Given the disadvantages that accompany low population for countries, some have suggested that perhaps a time has come for the government to consider population growth policies or incentives, suggestions Maganu deems ineffective.
“It has never worked anywhere. The number of children born to a woman are a very private decision of the woman and the husband in an enlightened society. And as I indicated, the more the women of a society get educated, the higher the tendency to have fewer children. All developed countries have a problem of zero population growth or even negative growth.
The replacement level is regarded as 2 children per woman; once the fertility level falls below that, then the population stops growing. That’s why developed countries are depending so much on immigration,” he said.
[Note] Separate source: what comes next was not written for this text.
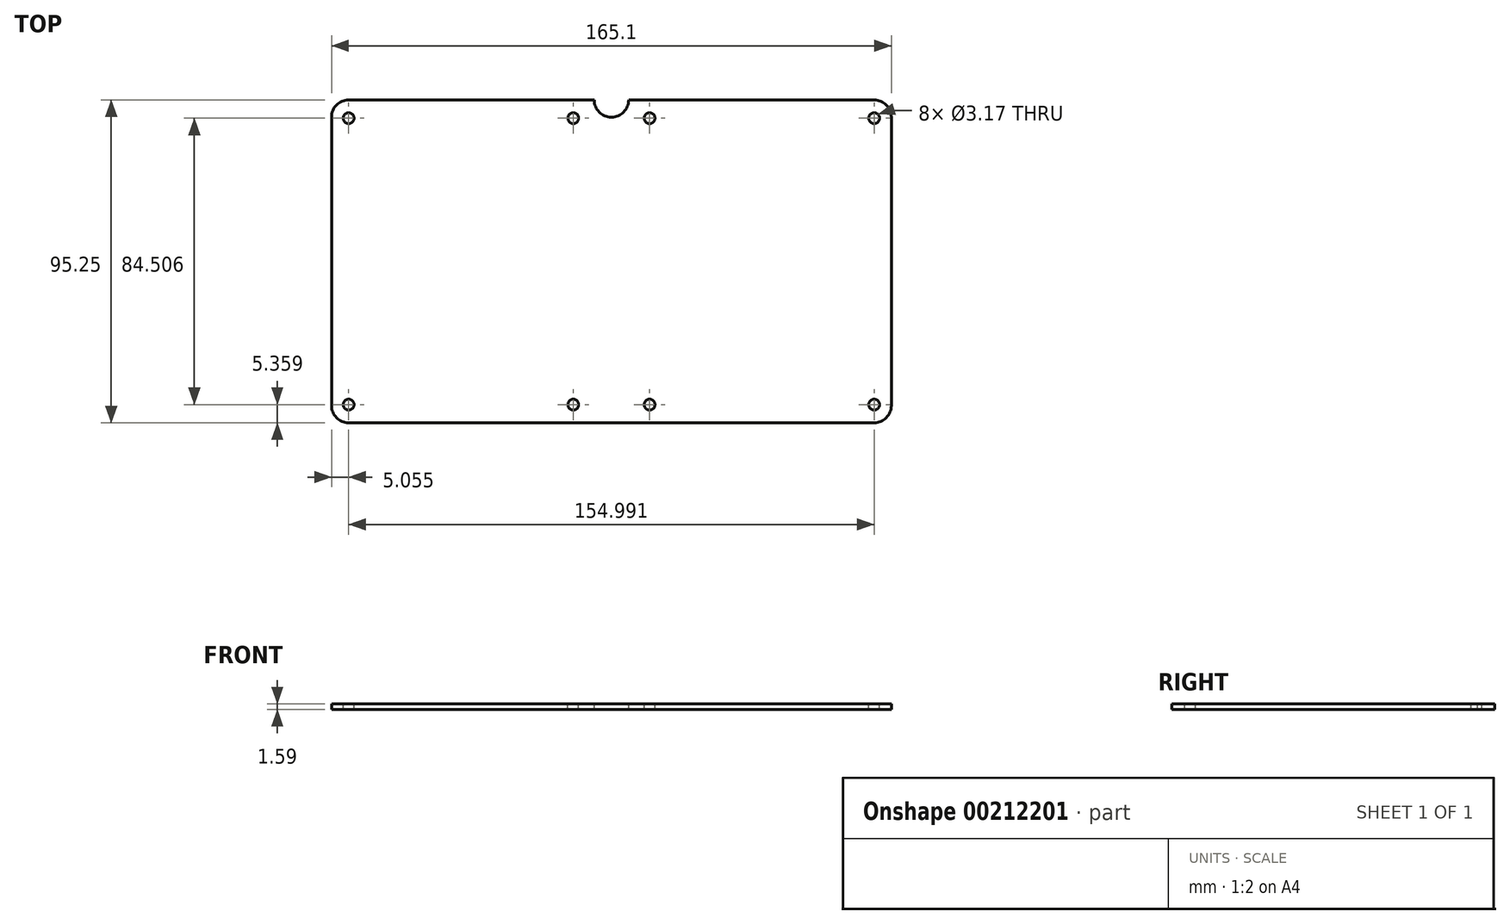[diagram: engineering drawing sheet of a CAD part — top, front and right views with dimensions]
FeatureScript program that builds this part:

According to him, a lot of developing countries that are educating their women are heading there, including ourselves-Botswana. “Countries that have had a policy of encouraging women to have more children have failed dismally. A good example is some countries of Eastern Europe (Romania is a good example) that wanted to grow their populations by rewarding women who had more children. It didn’t work. The number of children is a very private matter,” said Maganu
For those who may be worried about the impact of problems associated with low growth rate, Maganu said: “The challenge is to develop society so that it can take care of its dependency ratio, the children and the aged. In developed countries the ratio of people over 60 years is now more than 20%, ours is still less than 10%.”
The preliminary results show that Mogoditshane with (88,098) is now the biggest village in the country with Maun coming second (85,293) and Molepolole at third position with 74,719. Population growth is associated with many economic advantages because more people leads to greater human capital, higher economic growth, economies of scale, the efficiency of higher population density and the improved demographic structure of society, among many others.